Máni sees the change instantly, and matches it with his own, letting David resume control as he steps back. Mortal, the presence of Artemis is terrifying. Judy feels like she's standing inside a tiger enclosure, or in one of those fantasy movies where the trees are full of predatory dinosaurs, ready to leap at any moment. She doesn't allow it to faze her, though, merely holds on to the feeling as she turns to Artemis.
"So now we know as much as we're going to know without finding a way into Aske's everything," Judy says. "Got any of her other incarnations in your contacts list?"
"Whoa, whoa," says Artemis. The air shifts as she steps back, becoming lighter, less oppressive. "You don't have to sound so angry about me trying to solve a murder."
"We're sure it was murder now?" asks David. "There's no way she… I don't know, slipped and fell and hit her head on the windowpane?"
"You were the one who found her," says Anna. "Did it look like an accident to you?"
David is quiet long enough to really think about it. Finally, in a soft voice, he says, "I didn't want to look too closely, and there was so much blood, but there were no injuries on her forehead. I guess she could have hit her temple if she fell, but there would probably have been a split in the skin, if nothing else. The back of her head was so bloody, I'd be comfortable saying that was where she was hit. I don't think she could have hit herself in the back of the head, even if she'd been trying to."
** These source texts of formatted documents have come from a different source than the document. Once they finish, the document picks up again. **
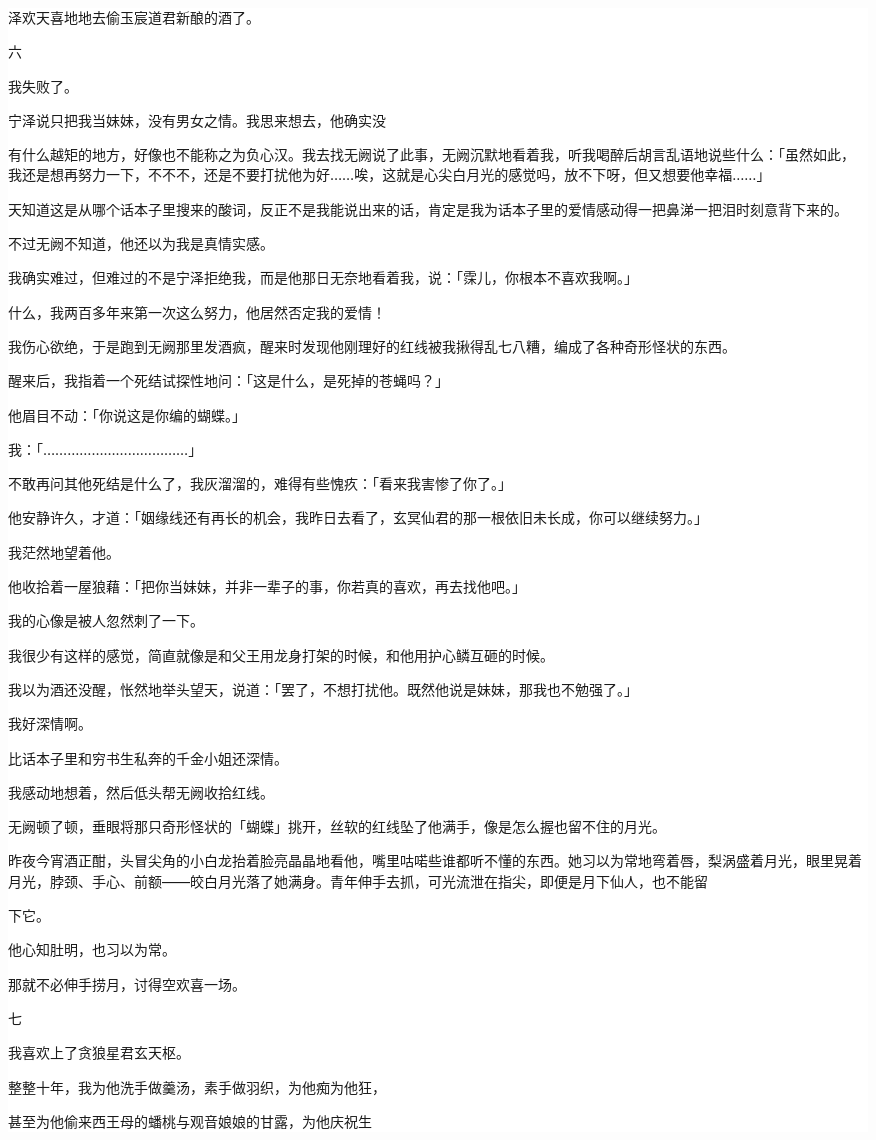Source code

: 泽欢天喜地地去偷玉宸道君新酿的酒了。

六

我失败了。

宁泽说只把我当妹妹，没有男女之情。我思来想去，他确实没

有什么越矩的地方，好像也不能称之为负心汉。我去找无阙说了此事，无阙沉默地看着我，听我喝醉后胡言乱语地说些什么：「虽然如此，我还是想再努力一下，不不不，还是不要打扰他为好……唉，这就是心尖白月光的感觉吗，放不下呀，但又想要他幸福……」

天知道这是从哪个话本子里搜来的酸词，反正不是我能说出来的话，肯定是我为话本子里的爱情感动得一把鼻涕一把泪时刻意背下来的。

不过无阙不知道，他还以为我是真情实感。

我确实难过，但难过的不是宁泽拒绝我，而是他那日无奈地看着我，说：「霂儿，你根本不喜欢我啊。」

什么，我两百多年来第一次这么努力，他居然否定我的爱情！

我伤心欲绝，于是跑到无阙那里发酒疯，醒来时发现他刚理好的红线被我揪得乱七八糟，编成了各种奇形怪状的东西。

醒来后，我指着一个死结试探性地问：「这是什么，是死掉的苍蝇吗？」

他眉目不动：「你说这是你编的蝴蝶。」

我：「………………………………」

不敢再问其他死结是什么了，我灰溜溜的，难得有些愧疚：「看来我害惨了你了。」

他安静许久，才道：「姻缘线还有再长的机会，我昨日去看了，玄冥仙君的那一根依旧未长成，你可以继续努力。」

我茫然地望着他。

他收拾着一屋狼藉：「把你当妹妹，并非一辈子的事，你若真的喜欢，再去找他吧。」

我的心像是被人忽然刺了一下。

我很少有这样的感觉，简直就像是和父王用龙身打架的时候，和他用护心鳞互砸的时候。

我以为酒还没醒，怅然地举头望天，说道：「罢了，不想打扰他。既然他说是妹妹，那我也不勉强了。」

我好深情啊。

比话本子里和穷书生私奔的千金小姐还深情。

我感动地想着，然后低头帮无阙收拾红线。

无阙顿了顿，垂眼将那只奇形怪状的「蝴蝶」挑开，丝软的红线坠了他满手，像是怎么握也留不住的月光。

昨夜今宵酒正酣，头冒尖角的小白龙抬着脸亮晶晶地看他，嘴里咕喏些谁都听不懂的东西。她习以为常地弯着唇，梨涡盛着月光，眼里晃着月光，脖颈、手心、前额——皎白月光落了她满身。青年伸手去抓，可光流泄在指尖，即便是月下仙人，也不能留

下它。

他心知肚明，也习以为常。

那就不必伸手捞月，讨得空欢喜一场。

七

我喜欢上了贪狼星君玄天枢。

整整十年，我为他洗手做羹汤，素手做羽织，为他痴为他狂，

甚至为他偷来西王母的蟠桃与观音娘娘的甘露，为他庆祝生
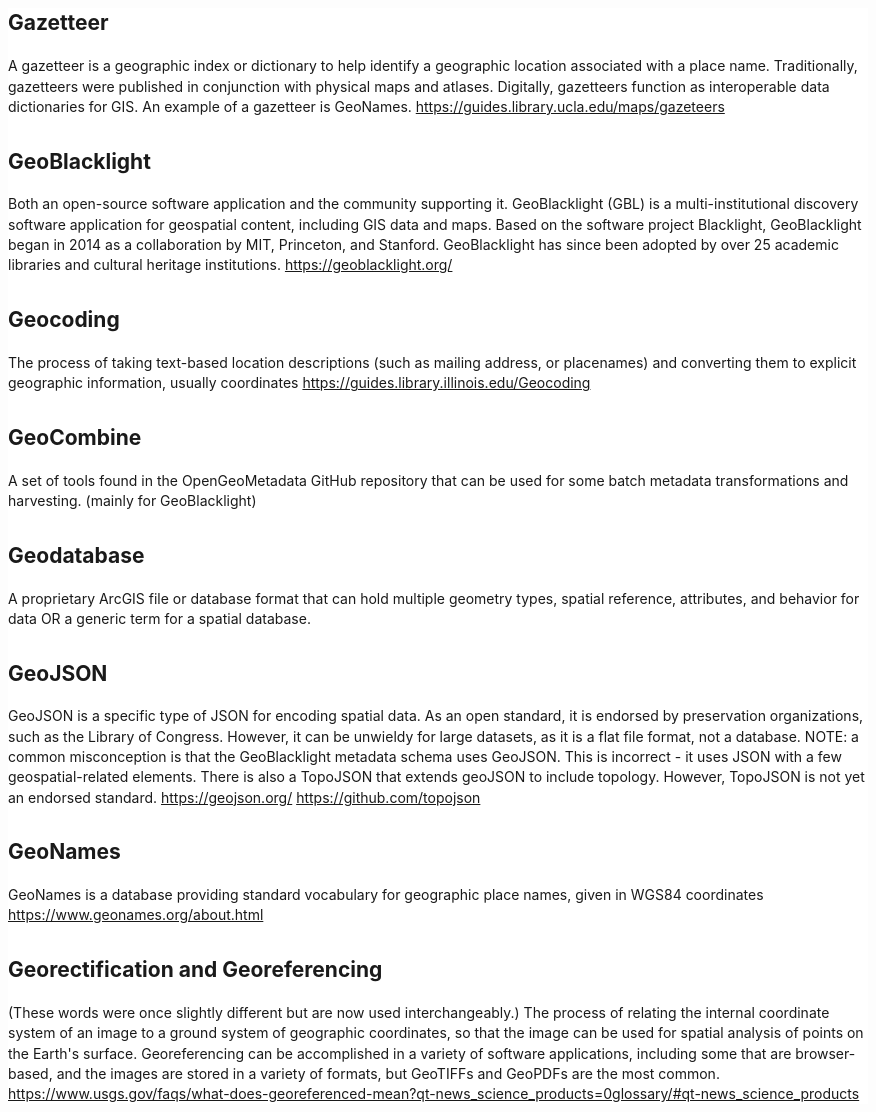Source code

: ## Gazetteer

A gazetteer is a geographic index or dictionary to help identify a geographic location associated with a place name. Traditionally, gazetteers were published in conjunction with physical maps and atlases. Digitally, gazetteers function as interoperable data dictionaries for GIS. An example of a gazetteer is GeoNames. https://guides.library.ucla.edu/maps/gazeteers

## GeoBlacklight

Both an open-source software application and the community supporting it. GeoBlacklight (GBL) is a multi-institutional discovery software application for geospatial content, including GIS data and maps. Based on the software project Blacklight, GeoBlacklight began in 2014 as a collaboration by MIT, Princeton, and Stanford. GeoBlacklight has since been adopted by over 25 academic libraries and cultural heritage institutions. https://geoblacklight.org/

## Geocoding

The process of taking text-based location descriptions (such as mailing address, or placenames) and converting them to explicit geographic information, usually coordinates https://guides.library.illinois.edu/Geocoding

## GeoCombine

A set of tools found in the OpenGeoMetadata GitHub repository that can be used for some batch metadata transformations and harvesting. (mainly for GeoBlacklight)

## Geodatabase

A proprietary ArcGIS file or database format that can hold multiple geometry types, spatial reference, attributes, and behavior for data OR a generic term for a spatial database.

## GeoJSON

GeoJSON is a specific type of JSON for encoding spatial data. As an open standard, it is endorsed by preservation organizations, such as the Library of Congress. However, it can be unwieldy for large datasets, as it is a flat file format, not a database. NOTE: a common misconception is that the GeoBlacklight metadata schema uses GeoJSON. This is incorrect - it uses JSON with a few geospatial-related elements. There is also a TopoJSON that extends geoJSON to include topology. However, TopoJSON is not yet an endorsed standard. https://geojson.org/ https://github.com/topojson

## GeoNames

GeoNames is a database providing standard vocabulary for geographic place names, given in WGS84 coordinates https://www.geonames.org/about.html

## Georectification and Georeferencing

(These words were once slightly different but are now used interchangeably.) The process of relating the internal coordinate system of an image to a ground system of geographic coordinates, so that the image can be used for spatial analysis of points on the Earth's surface. Georeferencing can be accomplished in a variety of software applications, including some that are browser-based, and the images are stored in a variety of formats, but GeoTIFFs and GeoPDFs are the most common. https://www.usgs.gov/faqs/what-does-georeferenced-mean?qt-news_science_products=0glossary/#qt-news_science_products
"Not an accident," says Anna, sounding satisfied. "Which makes it a murder, which means someone else was in the everything with her. Someone who knew how to get in and out again, who knew enough to bring the key out so we wouldn't have to find a new one. Someone did this."
"Is someone with that much information hunting Lunars?" asks Judy, horrified. Diana had been so casual about the deaths that it hadn't really occurred to her that this could be some sort of targeted hunt. At best, it had seemed like a series of bad coincidences. At worst, it could have been a few rogue alchemists, taking advantage of moments of distraction to harvest the sympathy they so desired.
That was before she'd thought through the implications of the everything. That, and a healthy spoonful of denial; she doesn't want this to be targeted. She's already juggling goddess-hood and graduate school. Adding "evading a killer" to the list is more than she's up for dealing with.
Not that she has a choice.
"I think so," says Anna. "I think that's exactly what's happening here. Aske is the latest, and your local alchemists are riled up. Time for me to hunt the hunters."